The original article title — which survives on the pages of various publications that recycle the Associated Press' content and has lookalikes in the pages of the Washington Post and other liberal publications — read, "JD Vance says school shootings are a 'fact of life,' calls for better security."
Noticeably absent from the title was the indication he "lament[ed]" the reality of school shootings; specifically that he said, "I don't like that this is a fact of life."
The post on X, like the original article, said, "JD Vance says school shootings are 'fact of life,' calls for better security."
Critics cognizant of the difference between the Associated Press' framing and the actual content of Vance's remarks lashed out. Soon, a community note was appended to the post, prompting the liberal publication to change the article's title and delete its tweet.
The Trump War Room on X wrote, "More bulls*** from the Fake News AP."
Vance spokesman William Martin told Fox News Digital, "This is yet another case of the fake news media brazenly lying about a Republican politician. Senator Vance said exactly the opposite of what the Associated Press claimed."
"It should come as no surprise that the AP lost any and all credibility it had years ago, because they will lie about literally anything in order prop up the Democrats," continued Martin. "Meanwhile, Kamala Harris has called for all police officers to be removed from schools, putting children all over America at risk. It's yet another example of how Kamala Harris's weak, failed, and dangerously liberal agenda makes her unfit for office."
The new title for the article is "JD Vance says he laments that school shootings are a 'fact of life' and calls for better security."
The new tweet reads, "JD Vance says he laments that school shootings are a 'fact of life' and says the U.S. needs to harden security to prevent more carnage like the shooting this week that left four dead in Georgia."

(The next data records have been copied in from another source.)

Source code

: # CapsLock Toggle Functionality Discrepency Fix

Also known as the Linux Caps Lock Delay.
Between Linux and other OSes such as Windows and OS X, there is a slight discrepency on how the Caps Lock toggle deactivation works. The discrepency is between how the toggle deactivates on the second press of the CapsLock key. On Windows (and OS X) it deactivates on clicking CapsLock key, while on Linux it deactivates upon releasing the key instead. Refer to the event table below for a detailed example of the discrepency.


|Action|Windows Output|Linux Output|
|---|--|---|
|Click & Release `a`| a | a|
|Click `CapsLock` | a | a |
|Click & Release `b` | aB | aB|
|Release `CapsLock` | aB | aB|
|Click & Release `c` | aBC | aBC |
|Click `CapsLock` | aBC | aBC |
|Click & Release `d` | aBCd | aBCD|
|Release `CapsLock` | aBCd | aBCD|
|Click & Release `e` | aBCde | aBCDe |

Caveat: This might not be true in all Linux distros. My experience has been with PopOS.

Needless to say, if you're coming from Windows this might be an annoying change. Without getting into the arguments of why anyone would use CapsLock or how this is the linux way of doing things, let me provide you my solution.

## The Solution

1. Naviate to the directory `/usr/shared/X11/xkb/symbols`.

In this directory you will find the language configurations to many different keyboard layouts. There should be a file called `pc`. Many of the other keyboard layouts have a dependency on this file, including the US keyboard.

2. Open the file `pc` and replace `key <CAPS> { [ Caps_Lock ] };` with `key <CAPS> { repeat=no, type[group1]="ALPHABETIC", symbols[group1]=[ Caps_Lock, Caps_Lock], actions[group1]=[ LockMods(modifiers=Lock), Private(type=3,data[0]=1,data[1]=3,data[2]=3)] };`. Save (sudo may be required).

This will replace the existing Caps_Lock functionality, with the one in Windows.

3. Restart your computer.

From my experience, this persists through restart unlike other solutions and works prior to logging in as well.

The AP said in a subsequent message, "This post replaces an earlier post that was deleted to add context to the partial quote from Vance."
Harris propaganda
The Harris campaign ran with the Associated Press' framing, hyperlinking it to an internal communications plan then tweeting, "JD Vance responds to the deadly shooting in Georgia by saying school shootings are just 'a fact of life' and attacking common sense gun safety reform."
'Instead of addressing her own failures, she lies about what I said.'
In an official statement, the Harris campaign wrote, "Yesterday, Vice President Harris said 'it doesn't have to be this way' in response to another senseless school shooting. Donald Trump and JD Vance think school shootings are a 'fact of life' and 'we have to get over it.'"
— (@)
The Trump campaign responded, "Kamala's interns just released a statement pushing FAKE NEWS that the Associated Press just retracted. Watch the full video and you'll clearly see that JD Vance does not say what they claim he said. These morons do nothing but lie every single day."
Harris' campaign was not alone in peddling the falsehood, however; its leader had similarly gone in on the action, tweeting, "School shootings are not just a fact of life. It doesn't have to be this way."
Vance responded directly, writing, "Kamala wants to take security out of our schools instead of protecting our children. Instead of addressing her own failures, she lies about what I said. More desperation from the biggest fraud in American politics."
Late last month, the Associated Press supported another false Democratic narrative.
Blaze News previously reported that the liberal publication parroted the false Democratic claim that Project 2025 is the "Republican blueprint for a second Trump term in the White House."
Project 2025 responded on X, "Is this the AP or the DNC account? Project 2025 does not represent any candidate or campaign."
Only after the damage was done did the AP correct its error and delete its post, noting it had "misidentified the blueprint as Republican."